The guidelines provided here describe a common ground on which instrumentors and tracer authors can build beyond pure data collection. Adherence to the guidelines is optional but highly recommended for instrumentors.

Semantic conventions

The complete list of semantic conventions for instrumentation can be found in the Semantic Conventions specification.

If you see an opportunity for additional standardization, please file an issue against the specification repository or raise the point on OpenTracing’s public Gitter channel.

OpenTracing Language Support
 

OpenTracing APIs are available for the following platforms:

Please refer to the README files in the respective per-platform repositories for usage examples.
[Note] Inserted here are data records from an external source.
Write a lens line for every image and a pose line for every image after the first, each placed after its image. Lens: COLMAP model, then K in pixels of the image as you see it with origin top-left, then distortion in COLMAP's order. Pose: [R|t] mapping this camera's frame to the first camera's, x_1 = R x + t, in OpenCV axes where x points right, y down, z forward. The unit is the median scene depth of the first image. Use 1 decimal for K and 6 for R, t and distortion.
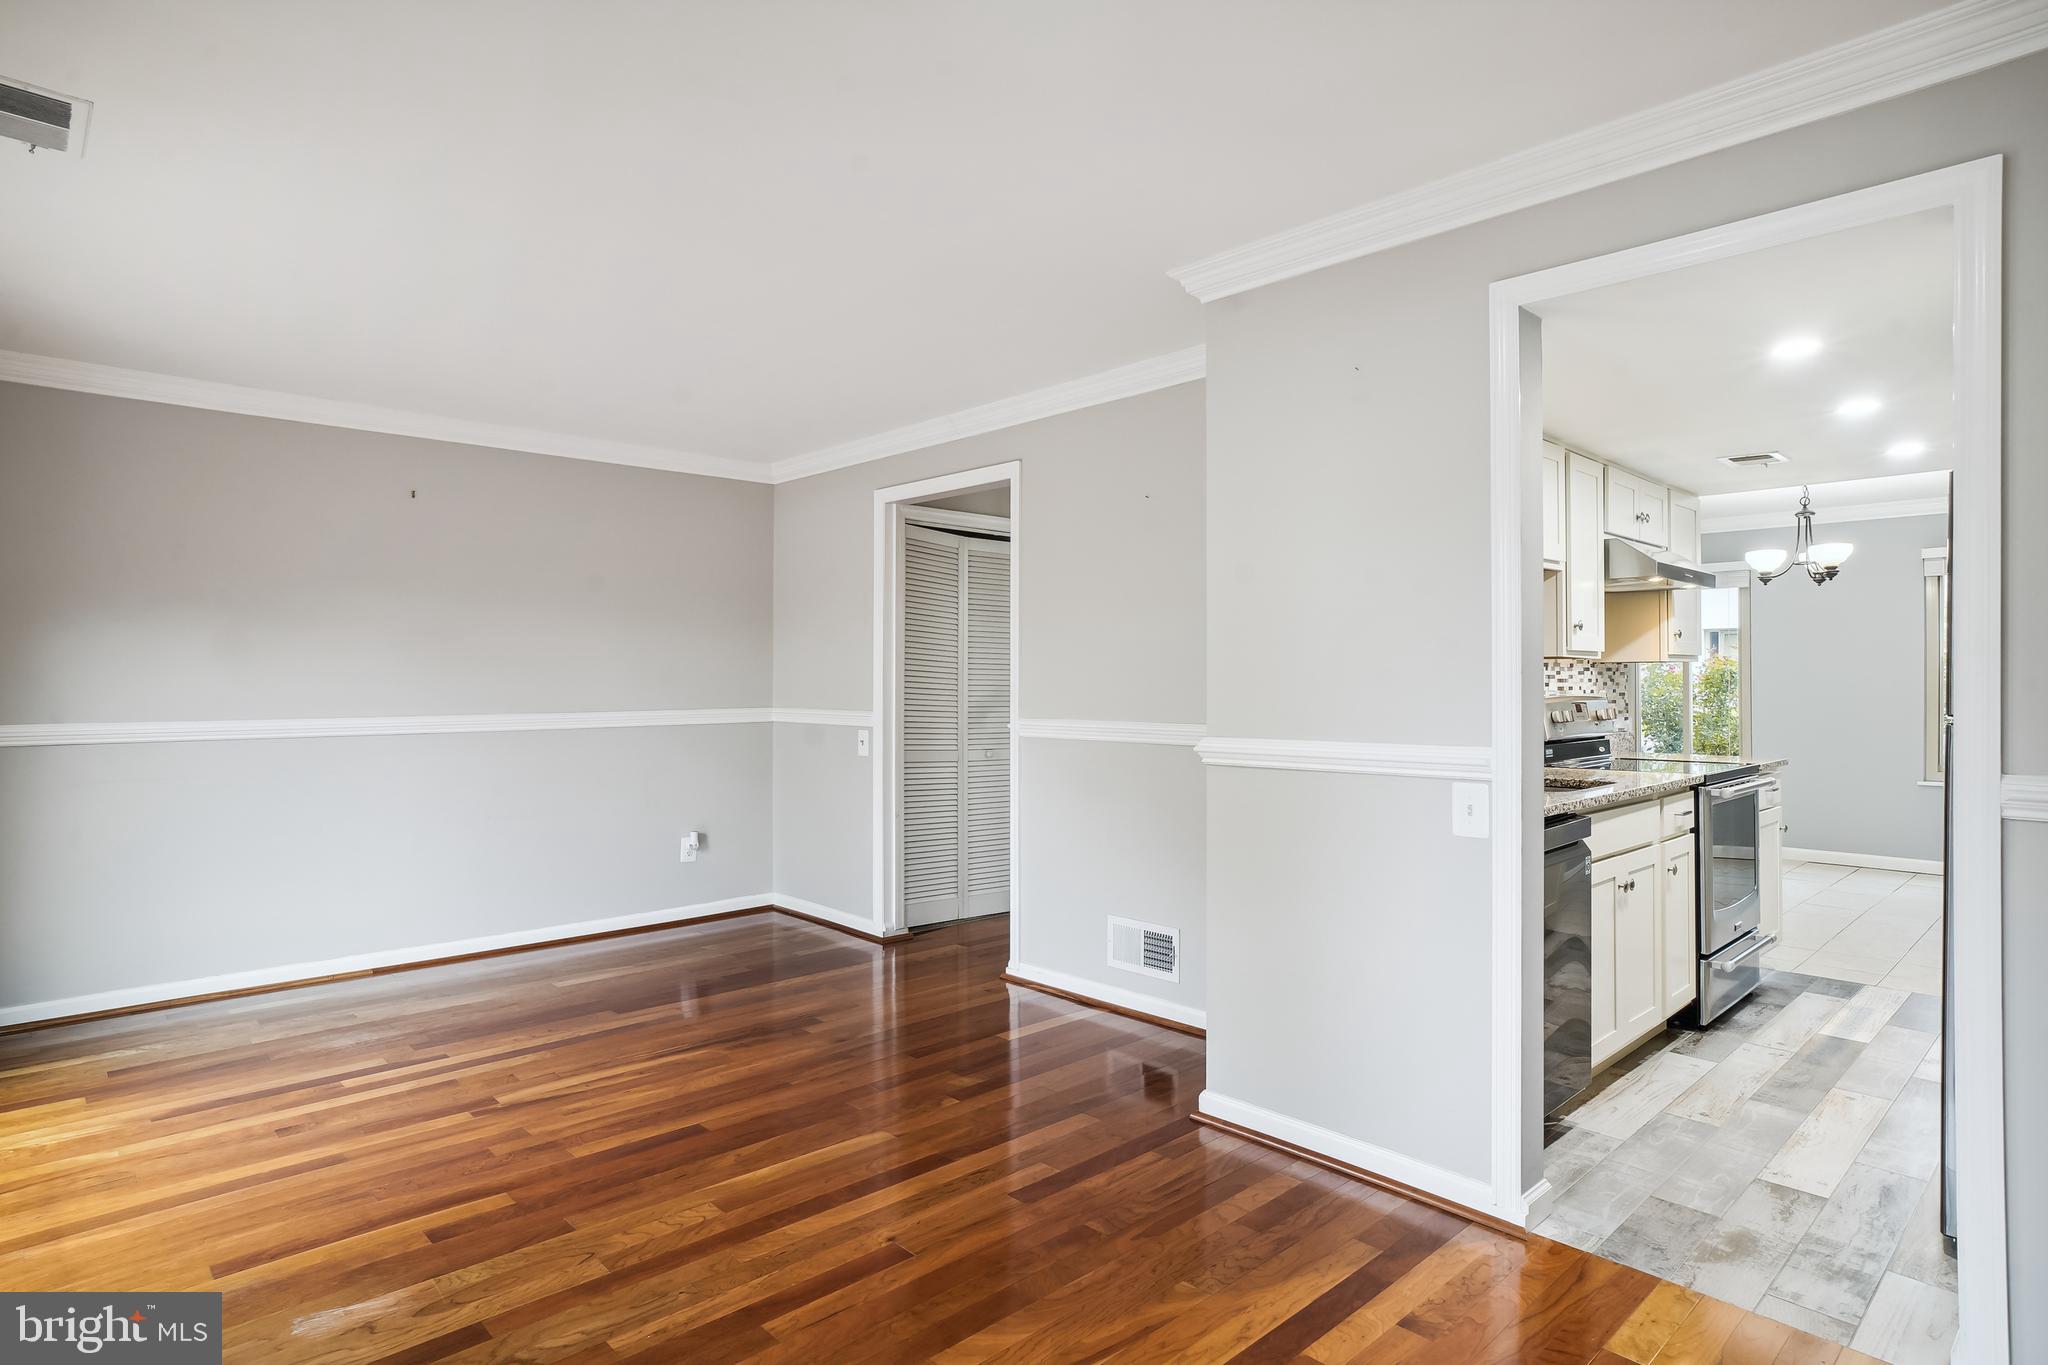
lens RADIAL K [[1089.6, 0, 1030.6], [0, 1089.6, 677.9], [0, 0, 1]] dist [-0.001433, 0.000614]
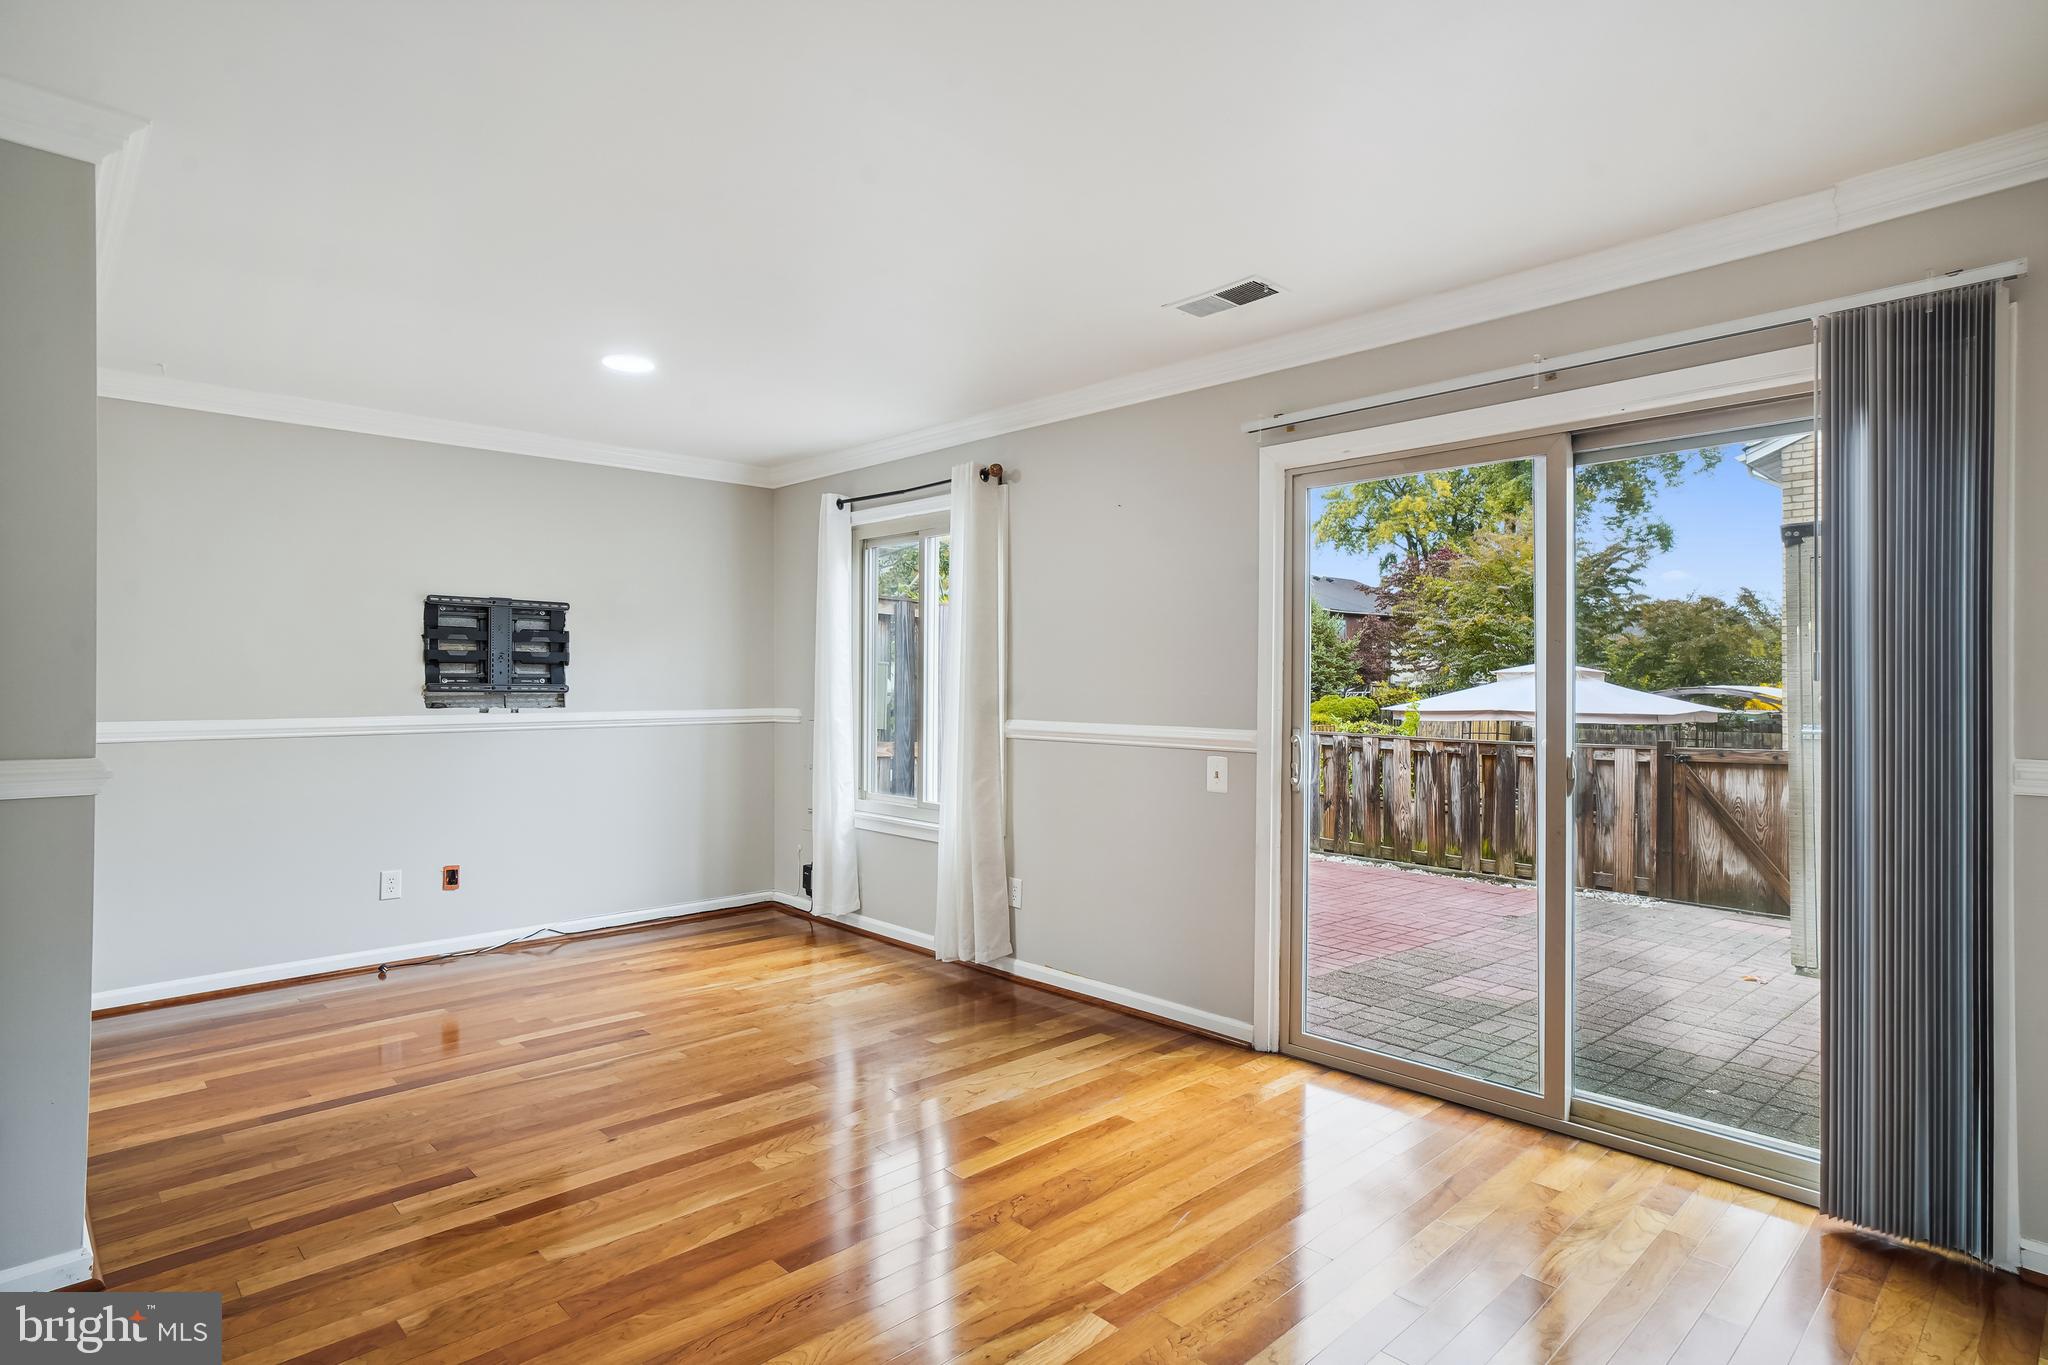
lens RADIAL K [[1089.6, 0, 1030.6], [0, 1089.6, 677.9], [0, 0, 1]] dist [-0.001433, 0.000614]
pose [[-0.999995, -0.002281, -0.001975, -0.440955], [-0.002275, 0.999991, -0.003450, 0.000738], [0.001983, -0.003446, -0.999992, 1.649936]]
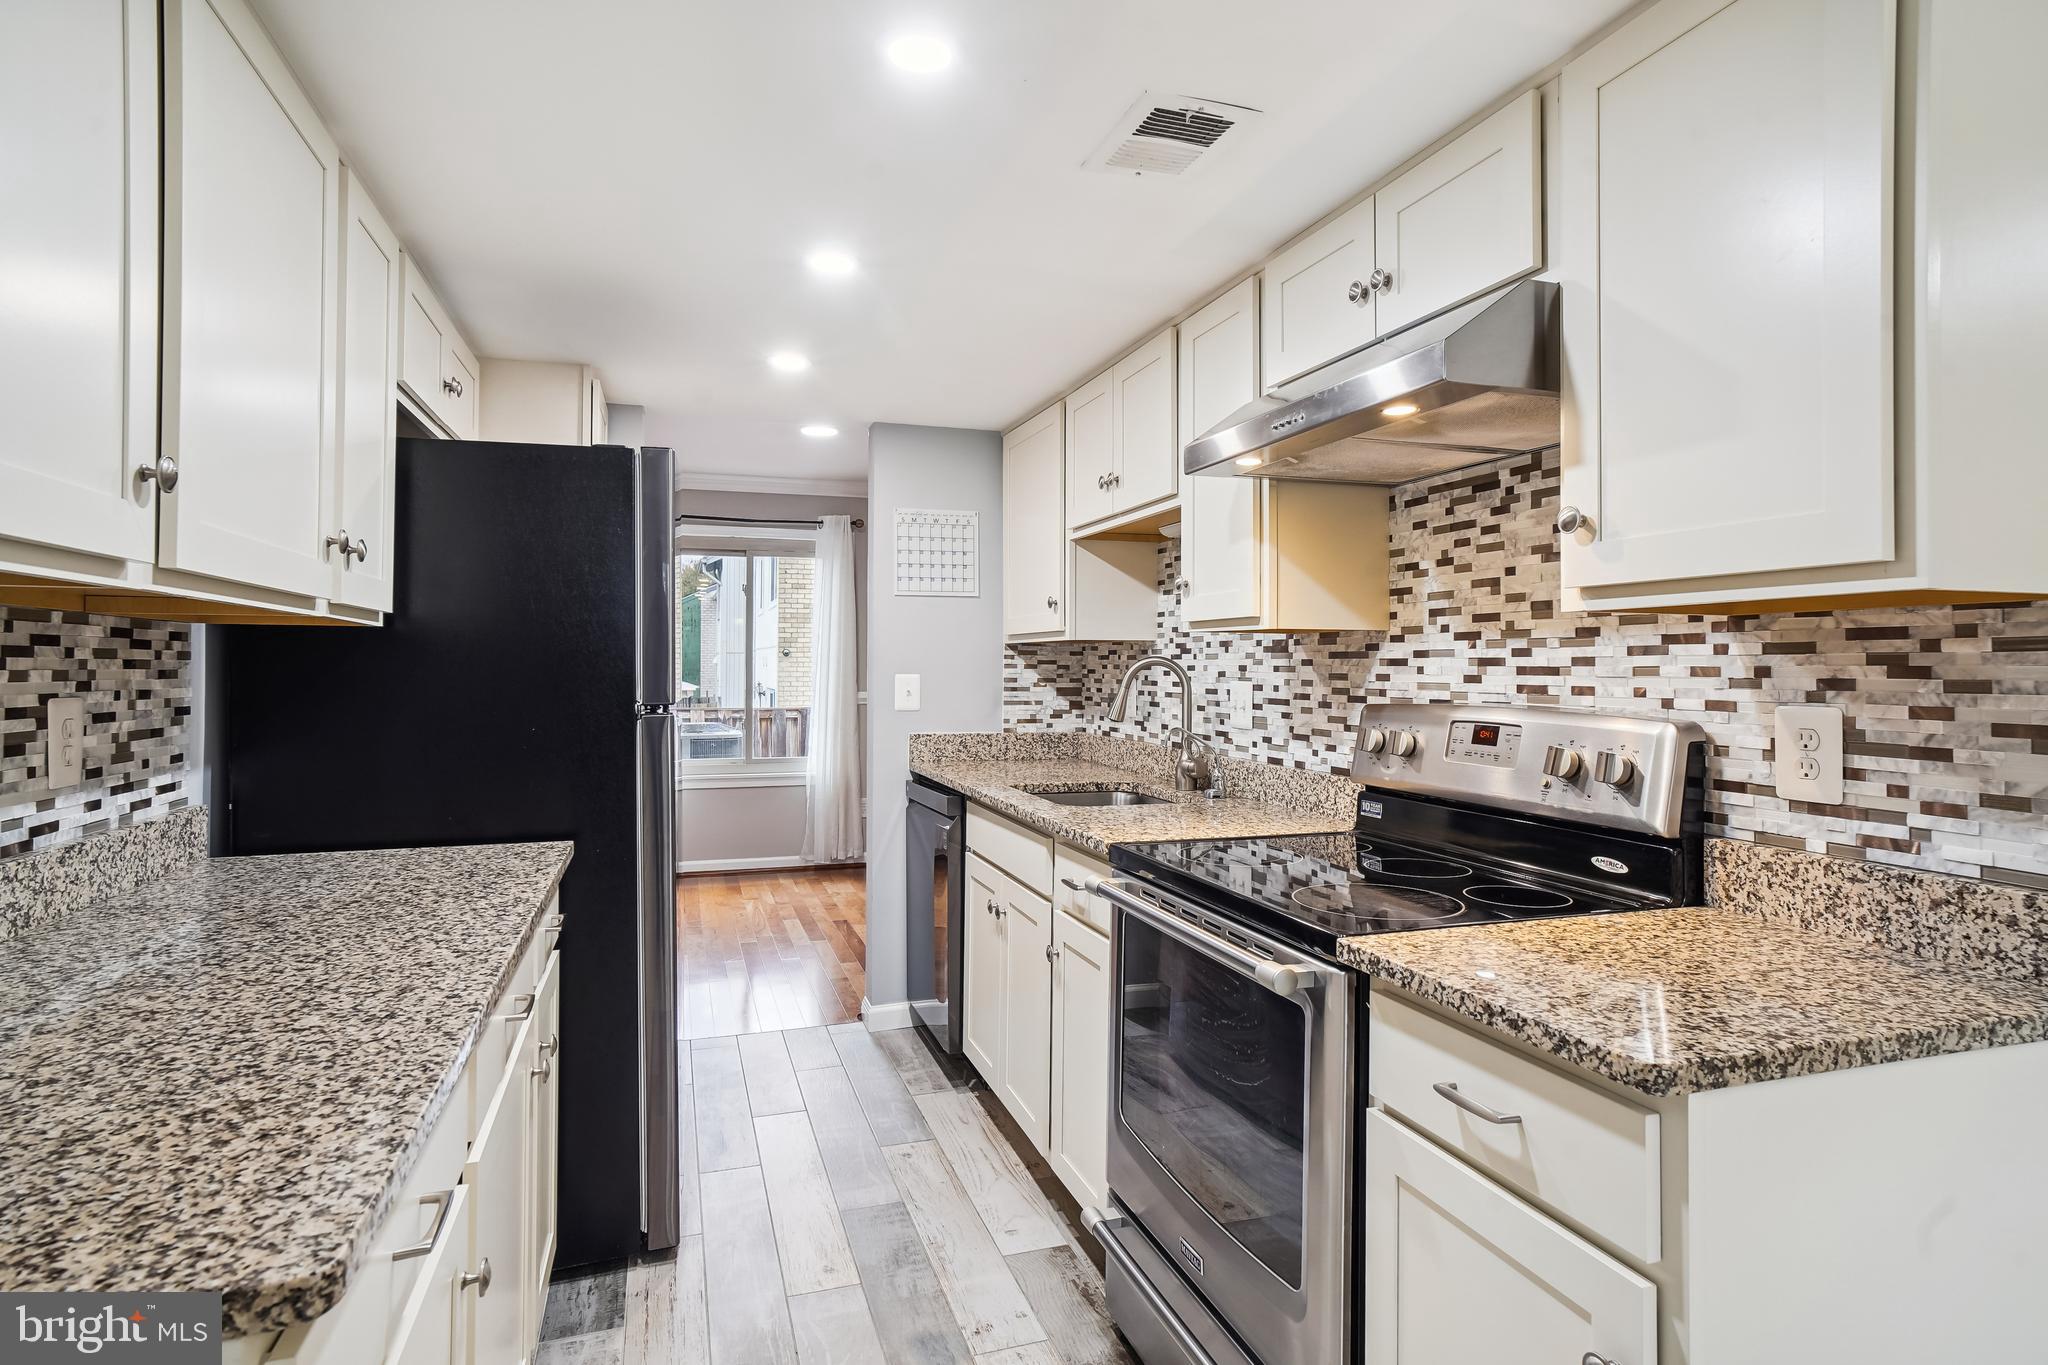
lens RADIAL K [[1057.0, 0, 1060.6], [0, 1057.0, 663.3], [0, 0, 1]] dist [-0.029381, 0.000227]
pose [[-0.393778, -0.001754, -0.919204, 1.308895], [0.001248, 0.999996, -0.002442, 0.000535], [0.919205, -0.002109, -0.393774, 1.401031]]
Community contributions are welcome for other languages at any time.

Supported tracers

CNCF Jaeger

Jaeger \ˈyā-gər\ is a distributed tracing system, originally open sourced by Uber Technologies. It provides distributed context propagation, distributed transaction monitoring, root cause analysis, service dependency analysis, and performance / latency optimization. Built with OpenTracing support from inception, Jaeger includes OpenTracing client libraries in several languages, including Java, Go, Python, Node.js, C++ and C#. It is a Cloud Native Computing Foundation member project.

 

LightStep

LightStep operates a SaaS solution with OpenTracing-native tracers in production environments. There are OpenTracing-compatible LightStep Tracers available for Go, Python, Javascript, Objective-C, Java, PHP, Ruby, and C++.

Instana

Instana provides an APM solution supporting OpenTracing in Crystal, Go, Java, Node.js, Python and Ruby. The Instana OpenTracing tracers are interoperable with the other Instana out of the box tracers for .Net, Crystal, Java, Scala, NodeJs, PHP, Python and Ruby.

Apache SkyWalking

Apache SkyWalking is an APM (application performance monitor) tool for distributed systems, specially designed for microservices, cloud native and container-based (Docker, K8s, Mesos) architectures. Underlying technology is a distributed tracing system. The SkyWalking javaagent is interoperable with OpenTracing-java APIs.

inspectIT

inspectIT aims to be an End-to-End APM solution for Java with support for OpenTracing. The instrumentation capability allows to set up inspectIT in no time with an extensive support for different frameworks and application servers. For more information, take a look at the documentation.

stagemonitor

Stagemonitor is an open-source tracing, profiling and metrics solution for Java applications. It uses byte code manipulation to automatically trace your application without code changes. Stagemonitor is compatible with various OpenTracing implementations and can report to multiple back-ends like Elasticsearch and Zipkin. It also tracks metrics, like response time and error rates.

Datadog

Datadog APM supports OpenTracing, and aims to provide OpenTracing-compatible tracers for all supported languages.

 

Wavefront by VMware

Wavefront is a cloud-native monitoring and analytics platform that provides three dimensional microservices observability with metrics, histograms and OpenTracing-compatible distributed tracing. With minimal code change, developers can now visualize, monitor and analyze key health performance metrics and distributed traces of Java, Python and .NET applications built on common frameworks such as Dropwizard and gRPC. Check out the distributed tracing demo here.

Elastic APM

Elastic APM is an open source APM solution based on top of the Elastic Stack. Elastic APM agents are available for Java, Node.js, Python, Ruby, Real User Monitoring JavaScript, and Go. Elastic APM records distributed traces, application metrics, and errors in Elasticsearch to be visualized via a curated UI in Kibana, integrating with machine learning and alerting, and seamless correlation with application logs and infrastructure monitoring.